Copy down the listing below exactly. Do not include pictures.

▶ Data in this exercise:

'''

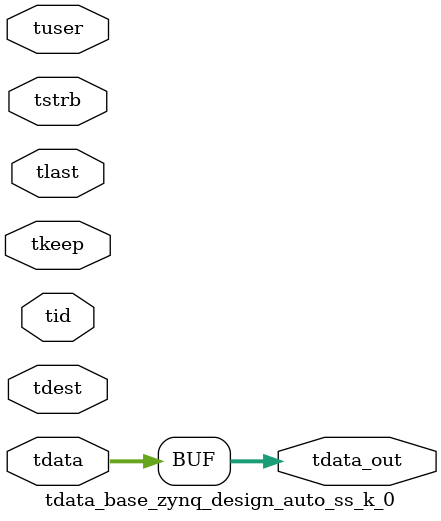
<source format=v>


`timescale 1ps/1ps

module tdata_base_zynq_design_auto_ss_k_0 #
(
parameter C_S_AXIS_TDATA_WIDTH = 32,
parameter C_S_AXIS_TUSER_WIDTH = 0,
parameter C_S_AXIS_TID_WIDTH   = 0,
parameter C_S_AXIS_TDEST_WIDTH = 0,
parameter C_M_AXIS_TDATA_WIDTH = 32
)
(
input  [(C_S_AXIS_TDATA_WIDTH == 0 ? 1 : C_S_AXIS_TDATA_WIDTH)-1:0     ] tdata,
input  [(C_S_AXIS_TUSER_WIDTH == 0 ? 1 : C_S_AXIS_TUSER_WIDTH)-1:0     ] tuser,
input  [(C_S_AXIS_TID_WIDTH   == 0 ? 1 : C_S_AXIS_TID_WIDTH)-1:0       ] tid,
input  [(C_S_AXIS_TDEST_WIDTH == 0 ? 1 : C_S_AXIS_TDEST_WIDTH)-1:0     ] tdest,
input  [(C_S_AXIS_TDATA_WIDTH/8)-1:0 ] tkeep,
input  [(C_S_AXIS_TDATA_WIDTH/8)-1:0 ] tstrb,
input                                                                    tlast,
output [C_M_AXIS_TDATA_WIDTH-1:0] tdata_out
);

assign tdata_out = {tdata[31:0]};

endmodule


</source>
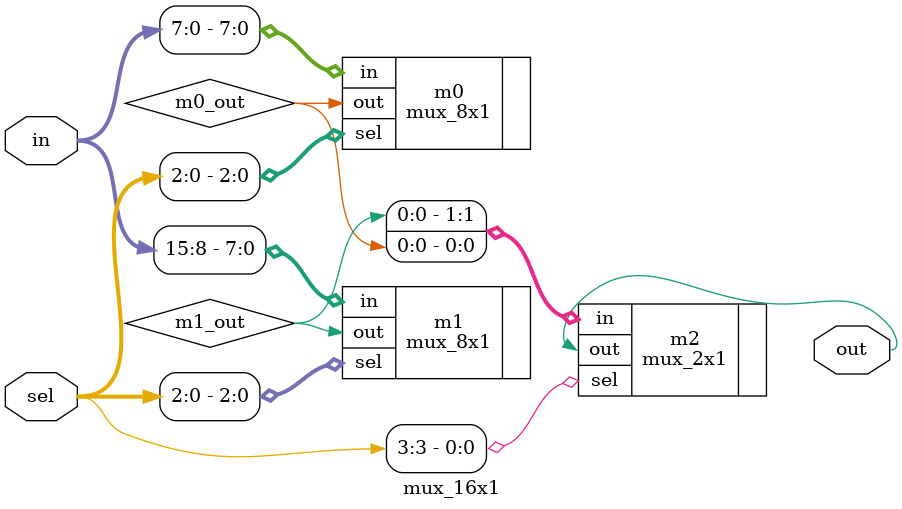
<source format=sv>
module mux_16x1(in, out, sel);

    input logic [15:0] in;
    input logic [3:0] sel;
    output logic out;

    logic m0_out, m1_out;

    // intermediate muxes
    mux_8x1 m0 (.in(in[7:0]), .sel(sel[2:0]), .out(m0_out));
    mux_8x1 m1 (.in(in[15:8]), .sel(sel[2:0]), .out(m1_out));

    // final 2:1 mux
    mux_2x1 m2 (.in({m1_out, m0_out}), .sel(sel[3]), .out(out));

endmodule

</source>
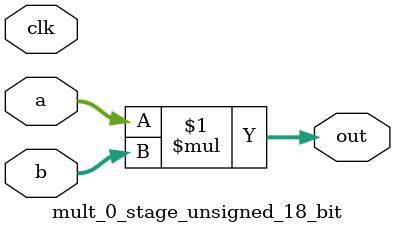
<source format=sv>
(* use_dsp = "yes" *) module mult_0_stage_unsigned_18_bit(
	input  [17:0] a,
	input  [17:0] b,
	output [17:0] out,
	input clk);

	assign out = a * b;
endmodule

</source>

'''

▶ Written answer:
<source format=v>


`timescale 1ps/1ps

module tdata_base_zynq_design_auto_ss_k_0 #
(
parameter C_S_AXIS_TDATA_WIDTH = 32,
parameter C_S_AXIS_TUSER_WIDTH = 0,
parameter C_S_AXIS_TID_WIDTH   = 0,
parameter C_S_AXIS_TDEST_WIDTH = 0,
parameter C_M_AXIS_TDATA_WIDTH = 32
)
(
input  [(C_S_AXIS_TDATA_WIDTH == 0 ? 1 : C_S_AXIS_TDATA_WIDTH)-1:0     ] tdata,
input  [(C_S_AXIS_TUSER_WIDTH == 0 ? 1 : C_S_AXIS_TUSER_WIDTH)-1:0     ] tuser,
input  [(C_S_AXIS_TID_WIDTH   == 0 ? 1 : C_S_AXIS_TID_WIDTH)-1:0       ] tid,
input  [(C_S_AXIS_TDEST_WIDTH == 0 ? 1 : C_S_AXIS_TDEST_WIDTH)-1:0     ] tdest,
input  [(C_S_AXIS_TDATA_WIDTH/8)-1:0 ] tkeep,
input  [(C_S_AXIS_TDATA_WIDTH/8)-1:0 ] tstrb,
input                                                                    tlast,
output [C_M_AXIS_TDATA_WIDTH-1:0] tdata_out
);

assign tdata_out = {tdata[31:0]};

endmodule


</source>
<source format=sv>
module mux_16x1(in, out, sel);

    input logic [15:0] in;
    input logic [3:0] sel;
    output logic out;

    logic m0_out, m1_out;

    // intermediate muxes
    mux_8x1 m0 (.in(in[7:0]), .sel(sel[2:0]), .out(m0_out));
    mux_8x1 m1 (.in(in[15:8]), .sel(sel[2:0]), .out(m1_out));

    // final 2:1 mux
    mux_2x1 m2 (.in({m1_out, m0_out}), .sel(sel[3]), .out(out));

endmodule

</source>
<source format=sv>
(* use_dsp = "yes" *) module mult_0_stage_unsigned_18_bit(
	input  [17:0] a,
	input  [17:0] b,
	output [17:0] out,
	input clk);

	assign out = a * b;
endmodule

</source>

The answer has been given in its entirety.